## Текст для разбора
↓
«Единственно необходимое» — это и исповедь, и завет мыслителя, исполнившего свой долг перед людьми, миром, родиной. Коменский посвящает его Рупрехту Пфальцскому, сыну Фридриха, находящемуся при английском дворе. Смысл посвящения ясен: Рупрехт должен продолжать дело освобождения Чехии.
Болезнь вырывает Яна Амоса из активной жизни иногда на недели, месяцы. Он рад, когда его посещают старые друзья, сын Даниил. Жизнь завершает свой круг. Вспоминая былое долгими ночами, когда сон не идет к нему, Ян Амос как бы беседует с дорогими людьми, оставлявшими его на длинной жизненной дороге, всматривается в лица... Память — вторая жизнь. Самые радостные минуты, когда перед ним, возрожденная силой любви, возникает милая Моравия, ее холмы и цветущие поля, шумящий лес, полный звонких птичьих голосов, широкий могучий дуб, возле которого он занимался со своими учениками. И всегда рядом Магдалина, юная, прекрасная, с лучистыми глазами, устремленными на него. В ее взгляде нет печали прощания, как в том последнем взгляде, который он встретил, обернувшись у порога, когда ночью уходил из дома, оставляя в Фульнеке Магдалину с детьми, — нет, в видениях Яна Амоса этот взгляд сияет радостью встречи.
↑
## Исходные данные
↓
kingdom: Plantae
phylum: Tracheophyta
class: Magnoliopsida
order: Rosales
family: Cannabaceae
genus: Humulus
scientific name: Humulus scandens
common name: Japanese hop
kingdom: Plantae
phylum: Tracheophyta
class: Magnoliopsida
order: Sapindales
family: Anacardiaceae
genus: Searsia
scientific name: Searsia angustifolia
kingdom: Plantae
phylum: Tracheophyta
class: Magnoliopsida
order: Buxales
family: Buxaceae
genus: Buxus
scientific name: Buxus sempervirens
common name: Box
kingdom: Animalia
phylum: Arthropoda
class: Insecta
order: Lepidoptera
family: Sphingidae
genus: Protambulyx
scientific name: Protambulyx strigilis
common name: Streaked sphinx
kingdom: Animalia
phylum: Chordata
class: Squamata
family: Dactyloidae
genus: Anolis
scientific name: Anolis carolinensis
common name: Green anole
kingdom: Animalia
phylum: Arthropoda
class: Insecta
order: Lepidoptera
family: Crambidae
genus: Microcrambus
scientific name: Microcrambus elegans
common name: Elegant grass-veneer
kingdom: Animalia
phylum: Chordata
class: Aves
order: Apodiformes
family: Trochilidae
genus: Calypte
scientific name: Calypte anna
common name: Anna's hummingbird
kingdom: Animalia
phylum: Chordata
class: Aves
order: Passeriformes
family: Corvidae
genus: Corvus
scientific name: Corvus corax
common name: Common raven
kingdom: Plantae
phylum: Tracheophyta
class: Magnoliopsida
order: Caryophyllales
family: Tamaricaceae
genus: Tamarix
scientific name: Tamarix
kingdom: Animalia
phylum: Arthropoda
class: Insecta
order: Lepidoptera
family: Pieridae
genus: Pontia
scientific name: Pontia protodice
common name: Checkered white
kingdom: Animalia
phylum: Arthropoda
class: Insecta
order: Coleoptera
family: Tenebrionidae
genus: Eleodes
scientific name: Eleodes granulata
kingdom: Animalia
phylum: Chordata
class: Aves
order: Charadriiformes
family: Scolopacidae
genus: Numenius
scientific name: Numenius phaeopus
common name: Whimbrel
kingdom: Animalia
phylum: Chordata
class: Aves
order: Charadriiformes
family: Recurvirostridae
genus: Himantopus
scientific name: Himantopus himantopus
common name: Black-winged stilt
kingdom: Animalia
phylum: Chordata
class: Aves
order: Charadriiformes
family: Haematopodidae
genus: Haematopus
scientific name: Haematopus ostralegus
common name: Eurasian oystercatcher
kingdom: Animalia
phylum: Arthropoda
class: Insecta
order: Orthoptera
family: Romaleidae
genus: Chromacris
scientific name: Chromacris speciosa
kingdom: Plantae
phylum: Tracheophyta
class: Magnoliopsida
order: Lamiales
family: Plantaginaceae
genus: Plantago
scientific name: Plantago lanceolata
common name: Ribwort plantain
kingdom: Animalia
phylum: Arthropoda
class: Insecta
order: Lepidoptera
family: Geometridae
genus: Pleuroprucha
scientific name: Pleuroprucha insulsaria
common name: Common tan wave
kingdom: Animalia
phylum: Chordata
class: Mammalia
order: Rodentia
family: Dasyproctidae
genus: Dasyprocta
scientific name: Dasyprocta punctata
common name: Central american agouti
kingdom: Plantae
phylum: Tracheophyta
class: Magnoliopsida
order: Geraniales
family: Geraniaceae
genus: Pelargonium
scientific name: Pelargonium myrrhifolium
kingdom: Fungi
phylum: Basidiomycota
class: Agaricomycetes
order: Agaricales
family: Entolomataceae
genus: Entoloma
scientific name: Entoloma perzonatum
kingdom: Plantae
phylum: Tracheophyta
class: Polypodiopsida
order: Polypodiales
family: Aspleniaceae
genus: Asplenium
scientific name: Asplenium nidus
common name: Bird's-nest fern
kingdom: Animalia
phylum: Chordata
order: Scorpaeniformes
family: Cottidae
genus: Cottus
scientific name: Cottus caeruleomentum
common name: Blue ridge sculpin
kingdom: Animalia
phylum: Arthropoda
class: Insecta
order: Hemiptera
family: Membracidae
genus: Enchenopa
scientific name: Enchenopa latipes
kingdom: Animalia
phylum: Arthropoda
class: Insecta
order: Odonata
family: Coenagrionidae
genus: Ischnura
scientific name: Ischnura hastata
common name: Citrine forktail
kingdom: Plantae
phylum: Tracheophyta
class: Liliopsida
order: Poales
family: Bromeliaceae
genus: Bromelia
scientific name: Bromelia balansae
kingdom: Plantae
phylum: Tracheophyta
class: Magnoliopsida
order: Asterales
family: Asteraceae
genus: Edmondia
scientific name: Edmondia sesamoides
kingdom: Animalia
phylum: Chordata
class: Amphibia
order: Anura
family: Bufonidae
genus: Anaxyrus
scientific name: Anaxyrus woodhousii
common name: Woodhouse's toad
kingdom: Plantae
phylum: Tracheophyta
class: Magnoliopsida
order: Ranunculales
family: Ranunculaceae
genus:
↑
## Условие задания
Продолжите текст о последних годах Яна Амоса Коменского, начав сразу после его последнего предложения.

## Ответ
Увы, спокойные минуты размышлений и воспоминаний, когда боли оставляли его, были отравлены клеветой. Тяжко больной, почти без сил, в эти последние полтора года своей жизни он вынужден снова взяться за перо, чтобы защитить самое важное свое творение и показать тем, кто способен видеть, что каждый его поступок, каждый шаг был продиктован одним-единственным стремлением к освобождению родины и установлению на земле мира, справедливости, благоденствия.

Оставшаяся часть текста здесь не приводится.